* [Job 1] In the passage on UK ARPA and UKRI, which two acts does Johnson name as giving the powers to set up an additional council within UKRI?
* [Job 2] Reproduce the part of the passage on UK ARPA and UKRI that starts at "Johnson: I would" and ends at "pull it off?".

* [Exercise passage]
+ + + + +

Why not experiment with that and give it as much freedom as possible, while being as connected as possible with the other bits of the system? If we do not connect it with the other parts of the system, I do not think it will work.
Jones: It is too early to see what kind of organisation UKRI is because it is still young. An organisation that could accommodate ARPA would need to be one that accommodated pluralism. It would need to be very responsive and flexible. I hope that is the organisation that UKRI is developing towards.
Walport: UKRI was formed with challenges in mind. As you know yourself, the industrial strategy challenge fund (ISCF) was a completely new form of funding that UKRI took on from the very beginning and has a number of ARPA-like features and a number of lessons to learn from it. We appointed challenge directors very much based on the model of DARPA. If you spoke to some of the challenge directors, you would find that one of their frustrations is that they have not had that degree of freedom in being able to run their programmes.
Walport: [Having UK ARPA inside UKRI] would be a sensible thing to do. UKRI was created to bring together the ecosystem. It would be perfectly capable of running ARPA-like programmes.
Johnson: I do not see any reason why UKRI, as a young organisation, could not quite easily incubate an ARPA-like body in a way that enabled it to do high-risk, high-reward, use-inspired research. It is quite within the existing powers that we have in the Higher Education and Research Act and the Science and Technology Act 1965 to use secondary legislation to set up an additional council within UKRI with a quite distinct remit to the other autonomous research councils and Innovate UK to do these kinds of projects with a far greater degree of autonomy than we are used to. It is possible to do it within UKRI. I worry that, if we set up this new body outside of UKRI entirely, we will inadvertently damage the rest of our very high-performing research system.
Johnson: We need to be very careful that we do not inadvertently, in setting up, as Sir Mark said, this relatively small body, do damage to the rest of the system. There is a risk that we impair UKRI’s ability to provide that strategic oversight of the UK’s research system. We do not have infinite resources as a science funder, as a Government. It is great that we are increasing resources, but we cannot seriously accept that we have so much money washing around our science system that we can accept the risk of quite significant duplication and overlap.
Johnson: Certainly for the initial period of its existence, it should be incubated within UKRI. If in time it is found that it needs a greater degree of autonomy, fine — it can be spun out as a standalone organisation. We are now more than a year on. It is time to let UKRI use the powers it has to get this thing going quickly. We have all the tools we need to get it done now. We should get on and do it, and let’s have a go at making this a really useful contribution to our research and innovation ecosystem.
Johnson: It is not necessarily a disaster if it is set up outside UKRI. It is quite possible to make it work, because we have the tools to make it work well and quickly, within UKRI. [This route] has considerably less risk of creating confusion, duplication and overlapping areas of responsibility. I am not saying it would not work if you set it up outside UKRI — it could work fine — but it is a riskier proposition and is less likely to be rapidly delivered if we go down that road.
Johnson: I would not be concerned that [UKRI members] are not capable of significant independence within the UKRI structure. UKRI would, I believe, be well capable of setting up a new body using the secondary powers that the Secretary of State has under law, and to create an even more independent relationship to either the chief executive or the executive committee, if that were desired. I do not think independence is really the issue.
- How to pull it off?

+ + + + +

* [Dataset entries]
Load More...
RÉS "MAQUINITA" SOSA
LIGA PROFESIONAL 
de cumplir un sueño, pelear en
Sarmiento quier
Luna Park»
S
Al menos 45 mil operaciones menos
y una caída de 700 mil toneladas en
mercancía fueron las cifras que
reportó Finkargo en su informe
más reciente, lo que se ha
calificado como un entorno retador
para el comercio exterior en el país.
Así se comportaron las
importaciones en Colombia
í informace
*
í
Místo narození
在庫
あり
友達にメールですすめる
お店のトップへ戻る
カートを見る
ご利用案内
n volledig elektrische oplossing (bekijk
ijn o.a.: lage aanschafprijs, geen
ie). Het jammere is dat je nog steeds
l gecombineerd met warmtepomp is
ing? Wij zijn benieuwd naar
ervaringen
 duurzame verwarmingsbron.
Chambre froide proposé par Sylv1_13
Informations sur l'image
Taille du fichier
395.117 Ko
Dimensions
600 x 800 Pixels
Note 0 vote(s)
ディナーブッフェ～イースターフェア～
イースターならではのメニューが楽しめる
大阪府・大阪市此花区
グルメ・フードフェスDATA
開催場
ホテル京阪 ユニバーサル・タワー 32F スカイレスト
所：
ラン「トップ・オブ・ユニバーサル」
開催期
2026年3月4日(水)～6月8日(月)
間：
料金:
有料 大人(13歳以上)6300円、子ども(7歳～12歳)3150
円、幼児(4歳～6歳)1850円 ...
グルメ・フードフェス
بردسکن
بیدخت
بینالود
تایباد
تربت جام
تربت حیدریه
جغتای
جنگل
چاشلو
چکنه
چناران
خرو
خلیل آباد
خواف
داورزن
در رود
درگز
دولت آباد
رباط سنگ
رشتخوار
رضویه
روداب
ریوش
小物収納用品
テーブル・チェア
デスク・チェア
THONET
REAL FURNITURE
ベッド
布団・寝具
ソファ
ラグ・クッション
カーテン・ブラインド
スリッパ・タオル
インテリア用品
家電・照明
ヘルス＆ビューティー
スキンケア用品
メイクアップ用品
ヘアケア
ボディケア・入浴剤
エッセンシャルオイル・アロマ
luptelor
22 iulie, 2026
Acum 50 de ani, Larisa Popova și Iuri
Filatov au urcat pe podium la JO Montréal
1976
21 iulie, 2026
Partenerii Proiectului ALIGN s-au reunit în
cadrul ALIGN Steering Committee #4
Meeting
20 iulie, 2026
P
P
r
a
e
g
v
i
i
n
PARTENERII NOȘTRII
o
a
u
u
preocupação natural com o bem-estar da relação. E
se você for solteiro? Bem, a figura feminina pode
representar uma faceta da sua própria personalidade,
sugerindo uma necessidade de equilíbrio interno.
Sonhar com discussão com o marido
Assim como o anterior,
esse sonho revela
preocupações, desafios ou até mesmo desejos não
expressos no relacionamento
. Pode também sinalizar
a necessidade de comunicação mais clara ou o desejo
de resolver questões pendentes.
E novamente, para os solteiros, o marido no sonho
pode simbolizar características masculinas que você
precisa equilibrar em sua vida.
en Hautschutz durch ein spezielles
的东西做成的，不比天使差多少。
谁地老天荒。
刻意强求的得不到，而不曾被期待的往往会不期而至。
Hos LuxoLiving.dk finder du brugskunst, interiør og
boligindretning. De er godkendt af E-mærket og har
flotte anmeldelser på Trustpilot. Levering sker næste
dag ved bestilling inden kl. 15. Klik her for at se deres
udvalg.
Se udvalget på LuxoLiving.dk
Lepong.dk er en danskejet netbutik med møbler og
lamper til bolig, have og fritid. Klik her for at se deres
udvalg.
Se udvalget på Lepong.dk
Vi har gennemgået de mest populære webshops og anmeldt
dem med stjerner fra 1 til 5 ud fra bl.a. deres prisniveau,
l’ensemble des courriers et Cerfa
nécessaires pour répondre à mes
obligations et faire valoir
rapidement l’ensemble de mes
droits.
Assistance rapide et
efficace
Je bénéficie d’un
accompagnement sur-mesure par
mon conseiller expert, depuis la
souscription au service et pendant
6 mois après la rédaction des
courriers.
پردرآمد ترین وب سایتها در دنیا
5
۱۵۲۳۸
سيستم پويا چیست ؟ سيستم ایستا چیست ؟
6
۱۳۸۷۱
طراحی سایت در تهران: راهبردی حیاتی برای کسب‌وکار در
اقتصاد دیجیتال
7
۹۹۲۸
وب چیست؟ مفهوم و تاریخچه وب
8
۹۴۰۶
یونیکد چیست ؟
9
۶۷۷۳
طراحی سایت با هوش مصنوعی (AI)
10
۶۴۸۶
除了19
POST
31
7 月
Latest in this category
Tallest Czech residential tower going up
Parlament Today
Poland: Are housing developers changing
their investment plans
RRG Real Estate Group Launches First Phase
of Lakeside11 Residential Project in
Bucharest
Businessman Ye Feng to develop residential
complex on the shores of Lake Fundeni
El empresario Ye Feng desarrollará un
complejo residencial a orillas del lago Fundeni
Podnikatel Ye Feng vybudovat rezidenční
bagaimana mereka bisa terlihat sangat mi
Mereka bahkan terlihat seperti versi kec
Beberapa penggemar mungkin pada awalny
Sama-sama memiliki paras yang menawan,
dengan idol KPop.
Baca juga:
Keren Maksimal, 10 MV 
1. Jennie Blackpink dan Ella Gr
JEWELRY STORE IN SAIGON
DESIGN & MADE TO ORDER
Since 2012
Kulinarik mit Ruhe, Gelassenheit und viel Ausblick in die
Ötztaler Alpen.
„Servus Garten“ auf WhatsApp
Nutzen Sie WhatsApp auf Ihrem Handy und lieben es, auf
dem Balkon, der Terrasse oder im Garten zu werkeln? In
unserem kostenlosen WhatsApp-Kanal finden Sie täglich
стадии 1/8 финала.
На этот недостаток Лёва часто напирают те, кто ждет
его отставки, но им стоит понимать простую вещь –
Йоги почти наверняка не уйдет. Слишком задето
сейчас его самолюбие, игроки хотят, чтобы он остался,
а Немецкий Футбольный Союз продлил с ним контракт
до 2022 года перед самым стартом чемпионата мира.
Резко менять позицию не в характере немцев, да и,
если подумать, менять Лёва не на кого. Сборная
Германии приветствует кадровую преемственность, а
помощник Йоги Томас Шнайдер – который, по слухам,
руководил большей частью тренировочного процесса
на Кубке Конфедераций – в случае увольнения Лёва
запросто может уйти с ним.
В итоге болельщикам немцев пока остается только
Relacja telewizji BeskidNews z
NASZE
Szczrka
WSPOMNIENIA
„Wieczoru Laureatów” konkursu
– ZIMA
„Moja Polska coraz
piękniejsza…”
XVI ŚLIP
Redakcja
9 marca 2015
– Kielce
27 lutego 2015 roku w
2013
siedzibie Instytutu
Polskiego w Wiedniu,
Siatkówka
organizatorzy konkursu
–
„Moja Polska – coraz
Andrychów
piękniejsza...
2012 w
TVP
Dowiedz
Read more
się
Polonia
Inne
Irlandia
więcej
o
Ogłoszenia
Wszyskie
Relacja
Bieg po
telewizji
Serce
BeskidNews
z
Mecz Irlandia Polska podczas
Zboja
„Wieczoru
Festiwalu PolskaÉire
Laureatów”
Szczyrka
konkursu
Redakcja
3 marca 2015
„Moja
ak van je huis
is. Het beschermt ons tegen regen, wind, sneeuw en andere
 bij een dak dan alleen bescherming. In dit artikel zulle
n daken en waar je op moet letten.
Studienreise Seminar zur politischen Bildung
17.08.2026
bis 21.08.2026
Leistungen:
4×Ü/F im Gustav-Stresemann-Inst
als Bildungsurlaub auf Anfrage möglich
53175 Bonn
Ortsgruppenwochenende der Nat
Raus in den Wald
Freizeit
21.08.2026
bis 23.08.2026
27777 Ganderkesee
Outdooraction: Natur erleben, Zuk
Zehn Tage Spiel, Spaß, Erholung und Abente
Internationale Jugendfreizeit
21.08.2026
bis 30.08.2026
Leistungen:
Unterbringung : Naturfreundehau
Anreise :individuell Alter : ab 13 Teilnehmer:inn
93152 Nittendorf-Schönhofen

+ + + + +

* [Exercise output 1] The Higher Education and Research Act and the Science and Technology Act 1965.

* [Exercise output 2]
Johnson: I would not be concerned that [UKRI members] are not capable of significant independence within the UKRI structure. UKRI would, I believe, be well capable of setting up a new body using the secondary powers that the Secretary of State has under law, and to create an even more independent relationship to either the chief executive or the executive committee, if that were desired. I do not think independence is really the issue.
- How to pull it off?